Working out is only half the battle. If you want to supercharge your fitness and all-around health, you need to pay attention to what you put in your body.
In other words, you need to feed the machine, but supplying sufficient calorie intake isn’t enough. The right balance of nutrients fuels muscle growth and prevents certain conditions.
With that in mind, here’s how to optimize your diet while working out.
1. Incorporate Lots of Lean Protein
Protein restores and builds muscle fiber, and the building blocks of this macronutrient are amino acids. All 20 are vital for health, although nutritionists label only nine as essential. You can get enough of the stuff entirely from plant-based sources, although you’ll need to monitor your intake to ensure you get enough of each.
However, animal sources provide a balance of all the amino acids you need. If you are a vegetarian or pescatarian, it’s a snap to find low-calorie choices like eggs and seafood. Fish is particularly healthy because it delivers a dose of immune-boosting nutrients like omega-3 fatty acids and vitamin B12.
If you eat meat, try to get most of your protein intake from lean sources such as those above and poultry. Reserve red meat, like beef and pork, for rare treats. According to the World Health Organization (WHO), processed and red meats qualify as carcinogenic or probably so, as their consumption increases colorectal cancer risks.
The bottom line: It’s okay to have the occasional burger, but don’t trick yourself into thinking you need one after every weight-room session. A salad with lentils, chickpeas, nuts and seeds or a salmon steak is a better choice.
2. Go as Plant-Based as Possible
Even though protein is essential, the majority of your intake should stem from plant-based sources. These foods are rich in vitamins, minerals and other phytonutrients that are essential to positive health. Additionally, they are lower in calories and saturated fats than animal-based foods and can help you keep your weight manageable without feeling deprived.
Another reason to increase your fruit and vegetable intake revolves around preventing cellular damage from free radicals. These damaging substances arise from oxidative stress when you encounter psychological or physical stressors, pollution or environmental toxins.
Free radicals cause damage by stealing electrons from atoms within your body’s cells, causing them to mutate or die. Plant-based foods provide missing electrons, each type pairing with different molecules — the greater the variety you consume, the better your chances of providing your body with what it needs.
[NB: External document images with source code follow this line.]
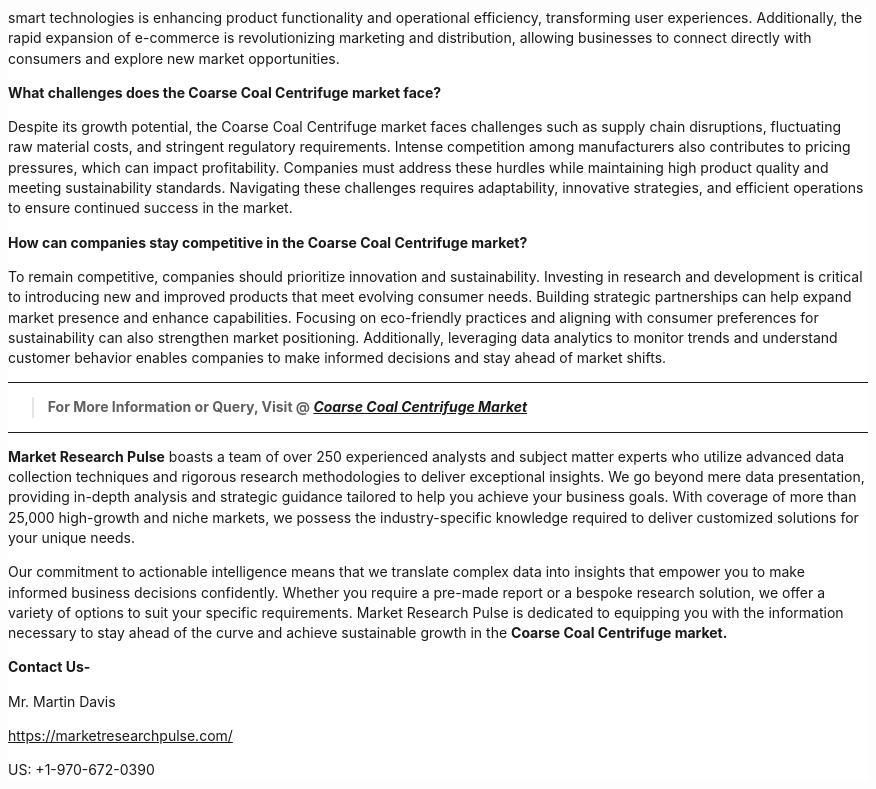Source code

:smart technologies is enhancing product functionality and operational efficiency, transforming user experiences. Additionally, the rapid expansion of e-commerce is revolutionizing marketing and distribution, allowing businesses to connect directly with consumers and explore new market opportunities.</p><p><strong>What challenges does the Coarse Coal Centrifuge market face?</strong></p><p>Despite its growth potential, the Coarse Coal Centrifuge market faces challenges such as supply chain disruptions, fluctuating raw material costs, and stringent regulatory requirements. Intense competition among manufacturers also contributes to pricing pressures, which can impact profitability. Companies must address these hurdles while maintaining high product quality and meeting sustainability standards. Navigating these challenges requires adaptability, innovative strategies, and efficient operations to ensure continued success in the market.</p><p><strong>How can companies stay competitive in the Coarse Coal Centrifuge market?</strong></p><p>To remain competitive, companies should prioritize innovation and sustainability. Investing in research and development is critical to introducing new and improved products that meet evolving consumer needs. Building strategic partnerships can help expand market presence and enhance capabilities. Focusing on eco-friendly practices and aligning with consumer preferences for sustainability can also strengthen market positioning. Additionally, leveraging data analytics to monitor trends and understand customer behavior enables companies to make informed decisions and stay ahead of market shifts.</p><hr /><blockquote><p><strong>For More Information or Query, Visit @&nbsp;<em><a href="https://marketresearchpulse.com/report/63644/coarse-coal-centrifuge-market?utm_source=Linkedin&utm_medium=019">Coarse Coal Centrifuge Market</a></em></strong></p></blockquote><hr /><p><strong>Market Research Pulse</strong> boasts a team of over 250 experienced analysts and subject matter experts who utilize advanced data collection techniques and rigorous research methodologies to deliver exceptional insights. We go beyond mere data presentation, providing in-depth analysis and strategic guidance tailored to help you achieve your business goals. With coverage of more than 25,000 high-growth and niche markets, we possess the industry-specific knowledge required to deliver customized solutions for your unique needs.</p><p>Our commitment to actionable intelligence means that we translate complex data into insights that empower you to make informed business decisions confidently. Whether you require a pre-made report or a bespoke research solution, we offer a variety of options to suit your specific requirements. Market Research Pulse is dedicated to equipping you with the information necessary to stay ahead of the curve and achieve sustainable growth in the <strong>Coarse Coal Centrifuge market.</strong></p><p><strong>Contact Us-</strong></p><p>Mr. Martin Davis</p><p>https://marketresearchpulse.com/</p><p>US: +1-970-672-0390</p>
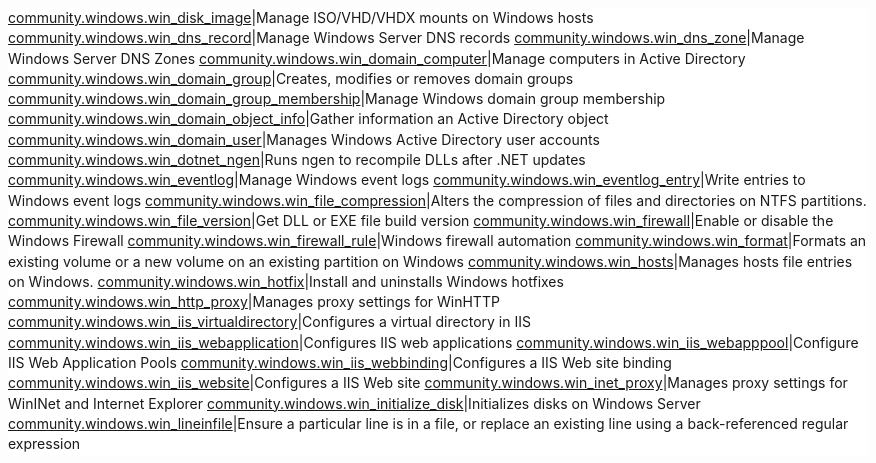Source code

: [community.windows.win_disk_image](https://github.com/ansible-collections/community.windows/blob/main/docs/community.windows.win_disk_image_module.rst)|Manage ISO/VHD/VHDX mounts on Windows hosts
[community.windows.win_dns_record](https://github.com/ansible-collections/community.windows/blob/main/docs/community.windows.win_dns_record_module.rst)|Manage Windows Server DNS records
[community.windows.win_dns_zone](https://github.com/ansible-collections/community.windows/blob/main/docs/community.windows.win_dns_zone_module.rst)|Manage Windows Server DNS Zones
[community.windows.win_domain_computer](https://github.com/ansible-collections/community.windows/blob/main/docs/community.windows.win_domain_computer_module.rst)|Manage computers in Active Directory
[community.windows.win_domain_group](https://github.com/ansible-collections/community.windows/blob/main/docs/community.windows.win_domain_group_module.rst)|Creates, modifies or removes domain groups
[community.windows.win_domain_group_membership](https://github.com/ansible-collections/community.windows/blob/main/docs/community.windows.win_domain_group_membership_module.rst)|Manage Windows domain group membership
[community.windows.win_domain_object_info](https://github.com/ansible-collections/community.windows/blob/main/docs/community.windows.win_domain_object_info_module.rst)|Gather information an Active Directory object
[community.windows.win_domain_user](https://github.com/ansible-collections/community.windows/blob/main/docs/community.windows.win_domain_user_module.rst)|Manages Windows Active Directory user accounts
[community.windows.win_dotnet_ngen](https://github.com/ansible-collections/community.windows/blob/main/docs/community.windows.win_dotnet_ngen_module.rst)|Runs ngen to recompile DLLs after .NET  updates
[community.windows.win_eventlog](https://github.com/ansible-collections/community.windows/blob/main/docs/community.windows.win_eventlog_module.rst)|Manage Windows event logs
[community.windows.win_eventlog_entry](https://github.com/ansible-collections/community.windows/blob/main/docs/community.windows.win_eventlog_entry_module.rst)|Write entries to Windows event logs
[community.windows.win_file_compression](https://github.com/ansible-collections/community.windows/blob/main/docs/community.windows.win_file_compression_module.rst)|Alters the compression of files and directories on NTFS partitions.
[community.windows.win_file_version](https://github.com/ansible-collections/community.windows/blob/main/docs/community.windows.win_file_version_module.rst)|Get DLL or EXE file build version
[community.windows.win_firewall](https://github.com/ansible-collections/community.windows/blob/main/docs/community.windows.win_firewall_module.rst)|Enable or disable the Windows Firewall
[community.windows.win_firewall_rule](https://github.com/ansible-collections/community.windows/blob/main/docs/community.windows.win_firewall_rule_module.rst)|Windows firewall automation
[community.windows.win_format](https://github.com/ansible-collections/community.windows/blob/main/docs/community.windows.win_format_module.rst)|Formats an existing volume or a new volume on an existing partition on Windows
[community.windows.win_hosts](https://github.com/ansible-collections/community.windows/blob/main/docs/community.windows.win_hosts_module.rst)|Manages hosts file entries on Windows.
[community.windows.win_hotfix](https://github.com/ansible-collections/community.windows/blob/main/docs/community.windows.win_hotfix_module.rst)|Install and uninstalls Windows hotfixes
[community.windows.win_http_proxy](https://github.com/ansible-collections/community.windows/blob/main/docs/community.windows.win_http_proxy_module.rst)|Manages proxy settings for WinHTTP
[community.windows.win_iis_virtualdirectory](https://github.com/ansible-collections/community.windows/blob/main/docs/community.windows.win_iis_virtualdirectory_module.rst)|Configures a virtual directory in IIS
[community.windows.win_iis_webapplication](https://github.com/ansible-collections/community.windows/blob/main/docs/community.windows.win_iis_webapplication_module.rst)|Configures IIS web applications
[community.windows.win_iis_webapppool](https://github.com/ansible-collections/community.windows/blob/main/docs/community.windows.win_iis_webapppool_module.rst)|Configure IIS Web Application Pools
[community.windows.win_iis_webbinding](https://github.com/ansible-collections/community.windows/blob/main/docs/community.windows.win_iis_webbinding_module.rst)|Configures a IIS Web site binding
[community.windows.win_iis_website](https://github.com/ansible-collections/community.windows/blob/main/docs/community.windows.win_iis_website_module.rst)|Configures a IIS Web site
[community.windows.win_inet_proxy](https://github.com/ansible-collections/community.windows/blob/main/docs/community.windows.win_inet_proxy_module.rst)|Manages proxy settings for WinINet and Internet Explorer
[community.windows.win_initialize_disk](https://github.com/ansible-collections/community.windows/blob/main/docs/community.windows.win_initialize_disk_module.rst)|Initializes disks on Windows Server
[community.windows.win_lineinfile](https://github.com/ansible-collections/community.windows/blob/main/docs/community.windows.win_lineinfile_module.rst)|Ensure a particular line is in a file, or replace an existing line using a back-referenced regular expression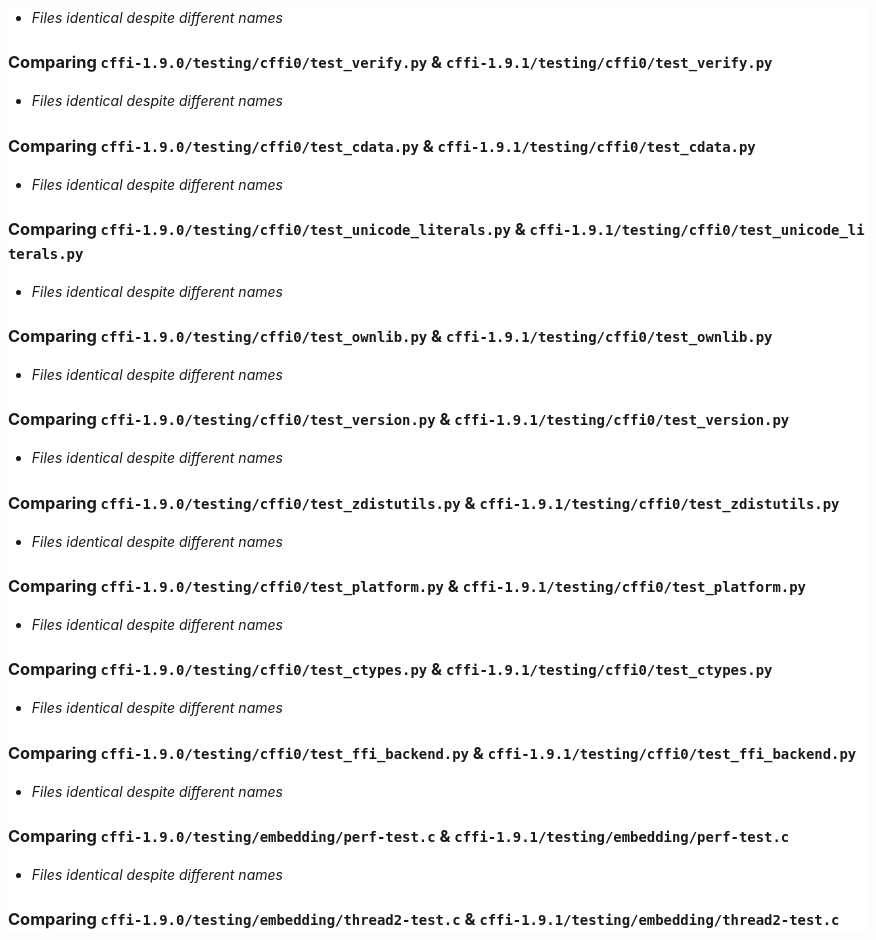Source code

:  * *Files identical despite different names*

### Comparing `cffi-1.9.0/testing/cffi0/test_verify.py` & `cffi-1.9.1/testing/cffi0/test_verify.py`

 * *Files identical despite different names*

### Comparing `cffi-1.9.0/testing/cffi0/test_cdata.py` & `cffi-1.9.1/testing/cffi0/test_cdata.py`

 * *Files identical despite different names*

### Comparing `cffi-1.9.0/testing/cffi0/test_unicode_literals.py` & `cffi-1.9.1/testing/cffi0/test_unicode_literals.py`

 * *Files identical despite different names*

### Comparing `cffi-1.9.0/testing/cffi0/test_ownlib.py` & `cffi-1.9.1/testing/cffi0/test_ownlib.py`

 * *Files identical despite different names*

### Comparing `cffi-1.9.0/testing/cffi0/test_version.py` & `cffi-1.9.1/testing/cffi0/test_version.py`

 * *Files identical despite different names*

### Comparing `cffi-1.9.0/testing/cffi0/test_zdistutils.py` & `cffi-1.9.1/testing/cffi0/test_zdistutils.py`

 * *Files identical despite different names*

### Comparing `cffi-1.9.0/testing/cffi0/test_platform.py` & `cffi-1.9.1/testing/cffi0/test_platform.py`

 * *Files identical despite different names*

### Comparing `cffi-1.9.0/testing/cffi0/test_ctypes.py` & `cffi-1.9.1/testing/cffi0/test_ctypes.py`

 * *Files identical despite different names*

### Comparing `cffi-1.9.0/testing/cffi0/test_ffi_backend.py` & `cffi-1.9.1/testing/cffi0/test_ffi_backend.py`

 * *Files identical despite different names*

### Comparing `cffi-1.9.0/testing/embedding/perf-test.c` & `cffi-1.9.1/testing/embedding/perf-test.c`

 * *Files identical despite different names*

### Comparing `cffi-1.9.0/testing/embedding/thread2-test.c` & `cffi-1.9.1/testing/embedding/thread2-test.c`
Try looking at your plate as a clock and filling it halfway with salad greens or other veggies and fruits at each meal.
3. Reduce White Flour Intake
Some nutritionists refer to white flour as the “glue of the gut,” but please don’t let this phrase panic you if you had a sandwich for lunch. The stuff doesn’t actually turn into paper maché paste in your intestines, although it can make your digestive system feel sluggish.
The problem arises because manufacturers remove the endosperm when processing grain, removing most of the beneficial nutrients. Even if they later enrich the resulting flour, your body doesn’t absorb those vitamins and minerals as readily as they do those from nature. The result is a substance that provides rapidly absorbing calories but little else.
White flour causes your blood sugar to spike as it quickly converts to glucose in your body. As soon as the initial rush wears off, you feel hungry again, prompting you to snack — and add excess pounds.
4. Watch Out for Added Sugars
Added sugar increases your risk of developing Type 2 diabetes. Fully 88 million Americans already live with prediabetes, a precursor to this condition that can increase your cardiovascular and kidney disease risk.
Added sugars can show up in sneaky places. You probably know they lurk in many baked goods, but shelf favorites such as canned tomato sauce can also contain high amounts. Learn how to identify the many names for added sugars on food labels and pay attention to the amount listed under the carbohydrate section.
5. What You Drink Matters, Too
Please don’t neglect your beverage choices when cleaning up your diet. What you drink matters as much as the solid foods you choose.
Try to avoid alcohol. It’s high in calories, but weight gain is not the only damage it can do to your overall health. Prolonged excessive consumption can elevate your blood pressure and leave you at risk of heart disease. Stick to no more than two alcoholic beverages per day for men and one for women.
In moderate amounts, caffeine improves athletic performance, but don’t overdo it to the point where you become jittery. If you are a coffee fiend, try alternating with herbal tea. Studies show that regular tea drinkers tend to live longer, perhaps because of the valuable antioxidants.
Optimize Your Diet While Working Out With These Tips
Exercise is only half the battle when it comes to your complete health. Optimize your diet while working out with these five tips.